Writing the least amount of different source codes for a mobile app + web site



  • Hi all,

    I want to create an application which will need a website as well.
    What I'm looking for is how to make as few different source codes as possible. My definition for a "source code" is a code for a single platform/service.
    What needs to be done is as follows:

    1. Mobile app - there's a need for: iOS version, Android version, Windows phone version, web service, database.
    2. Website - client and server side, database.

    My priorities are from highest to lowest:

    1. As few source codes as possible.
    2. Fastest learning curve as possible for my knowledge (will be described next)
    3. Cheapest.

    My knowledge: C#, Java, Native Android, a bit of Spring, a bit of PHP, a bit of MySQL.

    If there's a need to learn some technologies - for example ASP.NET, HTML, CSS, Javascript - I'll do it.

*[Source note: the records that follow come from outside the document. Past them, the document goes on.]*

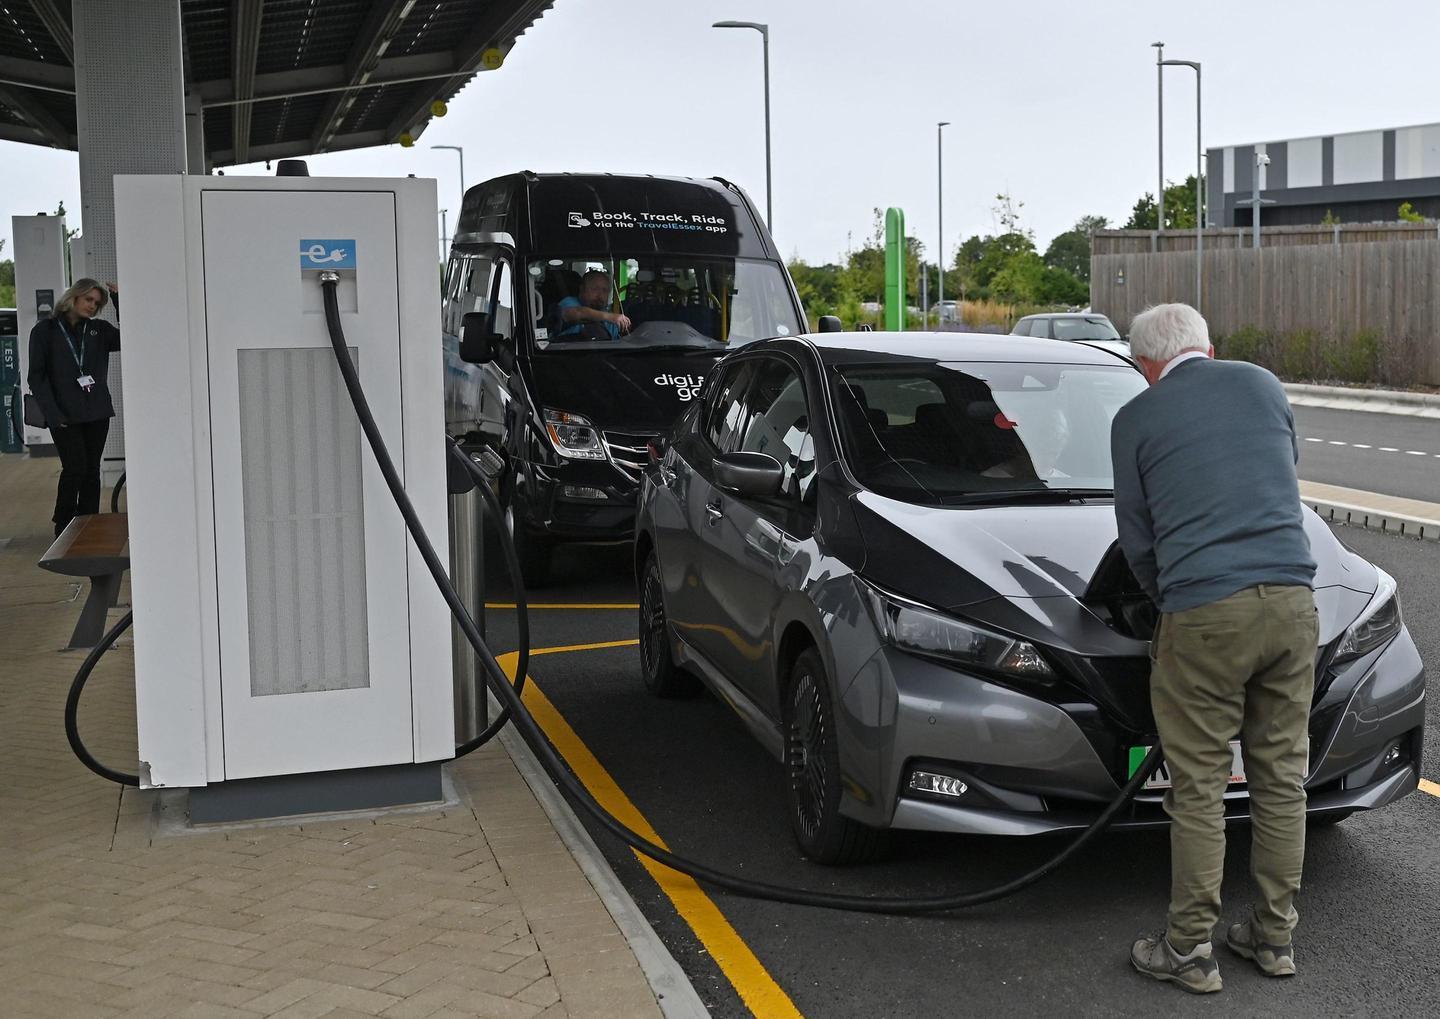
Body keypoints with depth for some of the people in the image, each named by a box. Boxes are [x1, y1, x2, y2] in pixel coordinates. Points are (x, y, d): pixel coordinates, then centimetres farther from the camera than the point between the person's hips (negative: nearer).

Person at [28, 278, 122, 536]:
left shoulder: (98, 329, 10)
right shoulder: (45, 330, 0)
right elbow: (37, 377, -3)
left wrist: (119, 299, -8)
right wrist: (53, 414, -12)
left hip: (96, 414, 4)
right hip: (65, 416, -4)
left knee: (92, 471, 6)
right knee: (75, 467, -10)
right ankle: (64, 530, 3)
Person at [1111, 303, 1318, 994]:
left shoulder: (1135, 419, 5)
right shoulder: (1263, 386, 14)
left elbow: (1136, 535, 8)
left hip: (1205, 613, -4)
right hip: (1292, 600, 4)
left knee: (1198, 790, 3)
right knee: (1282, 778, 13)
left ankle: (1190, 950, 10)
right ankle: (1274, 937, 23)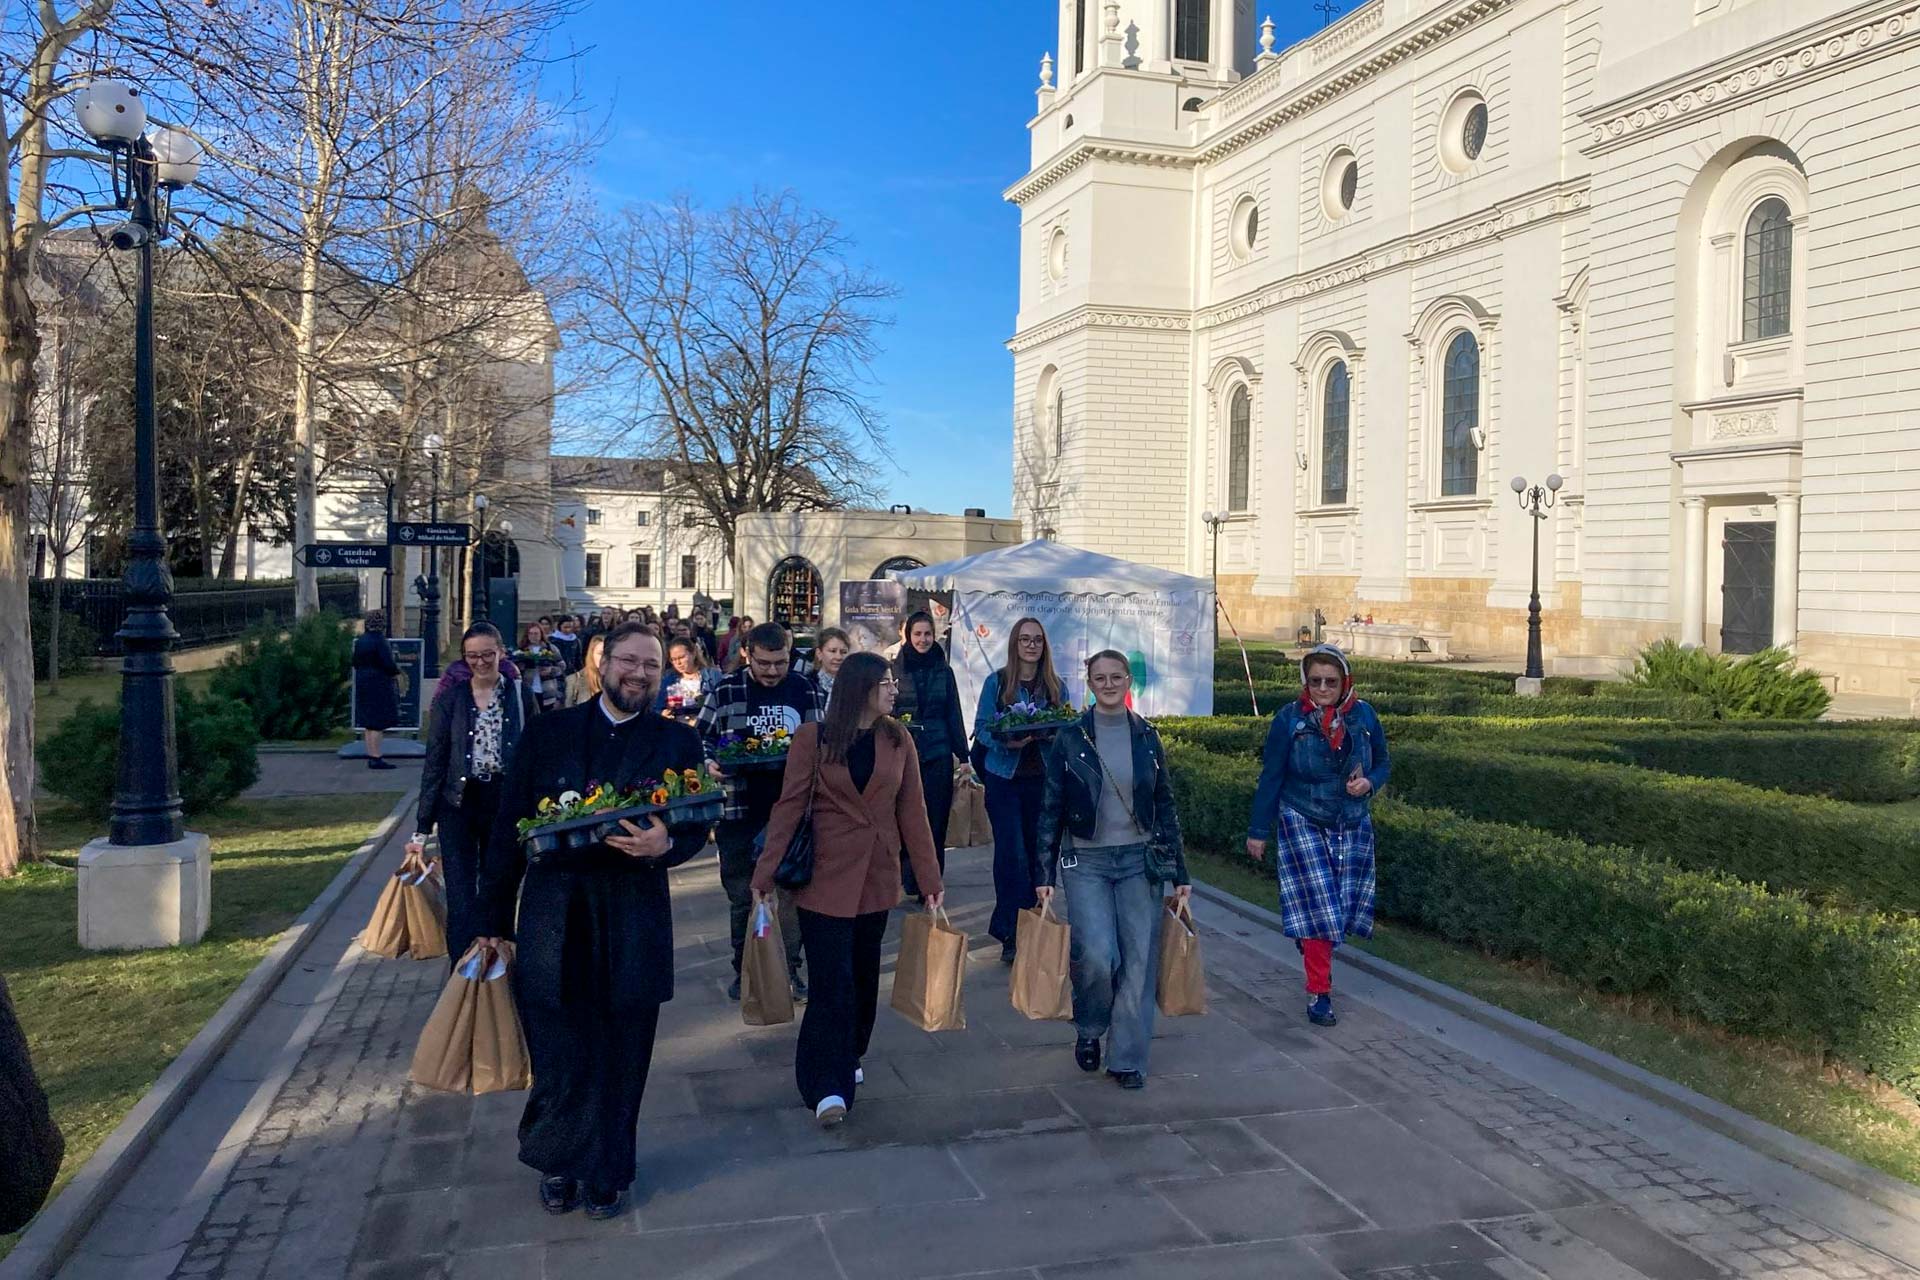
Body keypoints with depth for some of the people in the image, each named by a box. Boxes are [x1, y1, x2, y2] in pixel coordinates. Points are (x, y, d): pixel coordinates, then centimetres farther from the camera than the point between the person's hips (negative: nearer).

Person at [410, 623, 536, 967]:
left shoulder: (520, 696, 0)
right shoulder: (450, 698, -1)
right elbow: (434, 761, 0)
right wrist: (422, 828, -2)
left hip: (505, 805, 1)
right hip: (458, 807, 0)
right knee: (461, 901, -2)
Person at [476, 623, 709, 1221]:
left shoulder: (678, 742, 4)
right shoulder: (548, 732, 3)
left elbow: (696, 826, 4)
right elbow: (509, 828, 5)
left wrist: (666, 844, -19)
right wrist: (495, 919, 6)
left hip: (634, 923, 0)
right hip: (552, 922, 0)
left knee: (620, 1061, 11)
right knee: (558, 1059, 7)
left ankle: (606, 1173, 34)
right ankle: (558, 1163, 36)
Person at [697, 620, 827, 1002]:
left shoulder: (807, 692, 3)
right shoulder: (725, 692, -2)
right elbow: (702, 738, 4)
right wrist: (711, 762, -15)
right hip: (740, 813, -1)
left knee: (791, 893, 9)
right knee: (743, 896, 11)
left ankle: (790, 968, 22)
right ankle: (745, 969, 25)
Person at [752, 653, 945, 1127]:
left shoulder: (898, 740, 3)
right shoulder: (813, 738, -6)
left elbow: (912, 813, 3)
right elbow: (788, 808, -6)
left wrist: (931, 879, 1)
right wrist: (764, 874, -10)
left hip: (877, 879, 4)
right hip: (825, 877, -4)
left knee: (863, 976, 14)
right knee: (832, 982, -6)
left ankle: (848, 1059, 33)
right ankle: (828, 1086, 1)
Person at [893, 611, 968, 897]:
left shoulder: (944, 671, 8)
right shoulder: (894, 669, 2)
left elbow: (954, 715, 10)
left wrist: (963, 755, 7)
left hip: (938, 755, 2)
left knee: (936, 822, 2)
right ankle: (907, 882, 12)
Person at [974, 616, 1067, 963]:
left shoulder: (1055, 686, 9)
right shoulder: (996, 682, 1)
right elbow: (982, 726, -3)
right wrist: (1006, 742, -23)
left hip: (1042, 778, 3)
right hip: (1005, 778, -3)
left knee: (1037, 851, 6)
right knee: (1011, 852, -7)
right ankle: (1010, 936, -1)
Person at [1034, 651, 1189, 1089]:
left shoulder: (1147, 737, 6)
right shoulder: (1069, 739, 0)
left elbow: (1165, 806, 11)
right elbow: (1051, 810, 2)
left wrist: (1179, 871, 9)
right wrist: (1044, 873, -1)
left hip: (1140, 860, 2)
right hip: (1086, 861, -2)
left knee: (1139, 962, 0)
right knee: (1097, 957, -15)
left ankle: (1128, 1058, 15)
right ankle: (1088, 1030, 15)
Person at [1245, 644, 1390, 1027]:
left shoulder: (1363, 716, -2)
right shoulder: (1289, 719, -10)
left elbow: (1382, 763, 10)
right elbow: (1271, 778, -4)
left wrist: (1368, 783, -14)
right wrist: (1258, 831, -2)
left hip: (1353, 826, 3)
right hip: (1304, 826, -3)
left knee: (1345, 906, 4)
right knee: (1319, 907, -8)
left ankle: (1312, 948, 34)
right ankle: (1319, 993, 4)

I heard you can somehow create a web site and then turn it into a cross platform mobile application like PhoneGap or Ionic, which means you might be able to get a single source code for everything - is it true?

    What do you think is the best option in my case?



  • To use Qt wouldn't you want to know C++? Qt could then compile to all your targets, your problem comes in writing the database and website, you could use HTML and CSS and some form of database but I hear a lot of good things about Ruby on Rails but the choice is up to you. If you are only compiling the program for android and having a website for everything else there would be no cost. It seems to be commonly accepted that compiling dynamically for mobile does not require a license, and the only fee's left would be for whatever you potentially host your website on.


  • administrators

    @RobertoDuran QML is the preferred option in Qt for mobile apps (assuming the app isn't really complicated). QML is pretty easy to grasp with some background in JS.

    @devOp well, as this is the Qt Forum, I need to say that Qt is the best option :)
    Of course you can do the described project in many ways. What is best really depends on what you want out of the project. Are you looking to learn something new? Do you just have to push it out as fast as possible? Do you need to maintain it (this is honestly the biggest workload)? How complicated is the app, what resources does it use on the mobile?

    Lot's of questions, so it really depends, but Qt will provide a solution to all the mobile platforms with a farily easy learning curve and a good community that can help out when you run into trouble.